Hoje é muito fácil trocar, substituir, silenciar e desprezar pessoas. Num mundo cada vez mais volátil, virtual, arrogante e de aparências, muita gente se perdeu. Não sabem mais amar, valorizar, contribuir, ofertar.
Faço uma metáfora aos castelos de areia, que se destroem ao primeiro vendaval. O romantismo dessa palavra chamada amor é, na esmagadora maioria dos casos, atropelado por noites descompromissadas ou futilidades bestiais.
A pandemia, infelizmente, será um divisor no que tange a real versão da palavra parceria. Uma vez perguntaram-me quantos amigos eu possuía? De pronto respondi que eram poucos e não cabiam em minhas mãos, mas que estava extremamente satisfeito.
Essa crônica não possui uma visão obscura. Não é porque estamos observando uma espécie de mundo paralelo que devemos fazer parte dele. Temos oportunidade de crias laços de maior afetividade, romantismo e quem sabe resgatar o que deixamos no meio do caminho – algo guardadinho no fundo do coração. Todos podemos fazer uma autocrítica sobre tais comportamentos. Se relacionar, no cerne da palavra, virou uma espécie de alimento perecível.
Particularmente, sinto-me abençoado por ter amigos tão especiais. Percebo que não são as belas coisas ou pessoas que marcam as nossas vidas, mas aquelas que têm o dom de jamais serem esquecidas em nossos corações. Quanto ao isolamento social é notório que já estamos isolados uns dos outros por um bom tempo; não um isolamento físico, mas um isolamento espiritual. O comportamento gregário do ser humano me parece uma imposição do instinto, mas que pode ser melhor contornado, principalmente nos momentos de sobrevivência, com princípios do Iluminismo.
Precisamos parar e achar um tempinho, deixar algumas atribuições e ceder com afeto ao outro, que de alguma forma está precisando de algo que está dentro de nós. É preciso ter coragem para entrar em contato e enfrentar a dor do outro. Quem não enfrenta a dor de um amigo não está preparado espiritualmente. Parece que perdemos a noção de por onde começar e de como mudar o que já está estabelecido em nossa cultura.

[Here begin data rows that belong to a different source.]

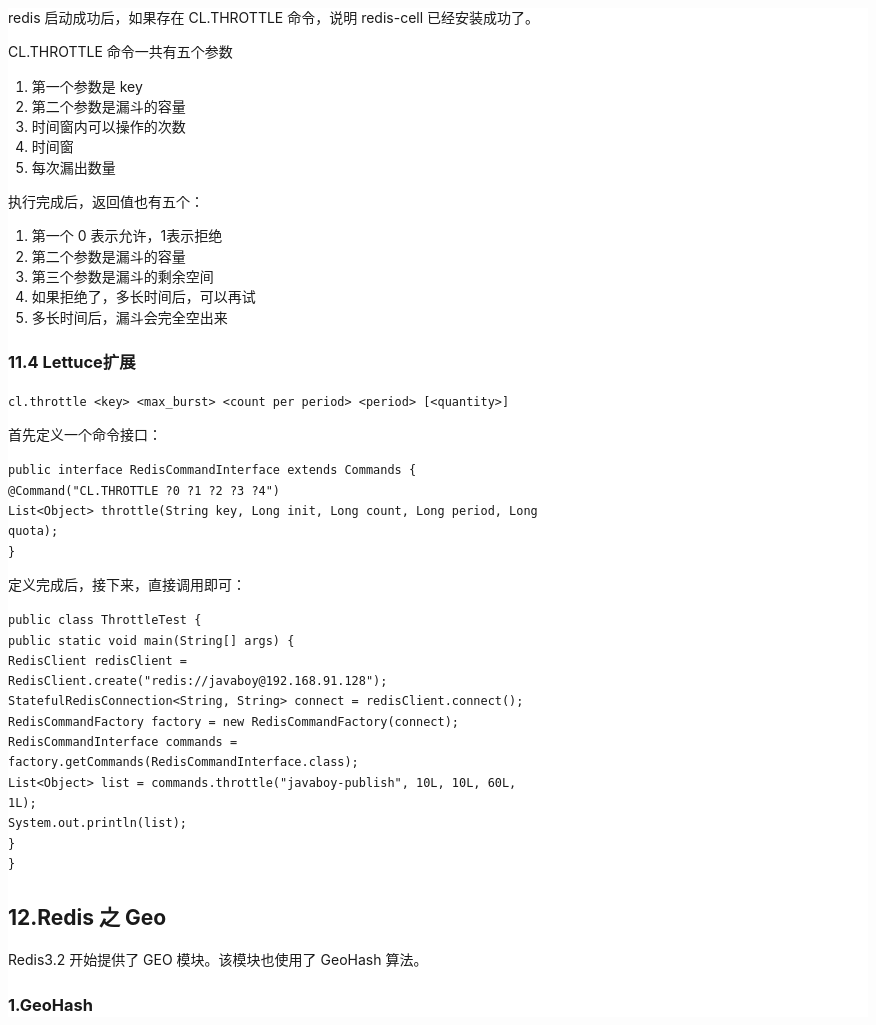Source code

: redis 启动成功后，如果存在 CL.THROTTLE 命令，说明 redis-cell 已经安装成功了。

CL.THROTTLE 命令一共有五个参数
1. 第一个参数是 key
2. 第二个参数是漏斗的容量
3. 时间窗内可以操作的次数
4. 时间窗
5. 每次漏出数量

执行完成后，返回值也有五个：
1. 第一个 0 表示允许，1表示拒绝
2. 第二个参数是漏斗的容量
3. 第三个参数是漏斗的剩余空间
4. 如果拒绝了，多长时间后，可以再试
5. 多长时间后，漏斗会完全空出来

### 11.4 Lettuce扩展

```
cl.throttle <key> <max_burst> <count per period> <period> [<quantity>]
```

首先定义一个命令接口：

```
public interface RedisCommandInterface extends Commands {
@Command("CL.THROTTLE ?0 ?1 ?2 ?3 ?4")
List<Object> throttle(String key, Long init, Long count, Long period, Long
quota);
}
```

定义完成后，接下来，直接调用即可：

```
public class ThrottleTest {
public static void main(String[] args) {
RedisClient redisClient =
RedisClient.create("redis://javaboy@192.168.91.128");
StatefulRedisConnection<String, String> connect = redisClient.connect();
RedisCommandFactory factory = new RedisCommandFactory(connect);
RedisCommandInterface commands =
factory.getCommands(RedisCommandInterface.class);
List<Object> list = commands.throttle("javaboy-publish", 10L, 10L, 60L,
1L);
System.out.println(list);
}
}
```

## 12.Redis 之 Geo

Redis3.2 开始提供了 GEO 模块。该模块也使用了 GeoHash 算法。

### 1.GeoHash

Gostaria de dedicar essa crônica para meus filhos João e Bento Orsini e algumas pessoas que moram no fundo do meu coração – Eduardo Paranhos, Eduardo e Vinicius Gahyva e minhas queridas amigas Isadora Ribeiro (mãe do Arthur) e Tatiana Patrício (mãe de Caio e Lara). Ao escrever tais crônicas é inevitável não lembrar da Bety Orsini – uma mãe sensacional.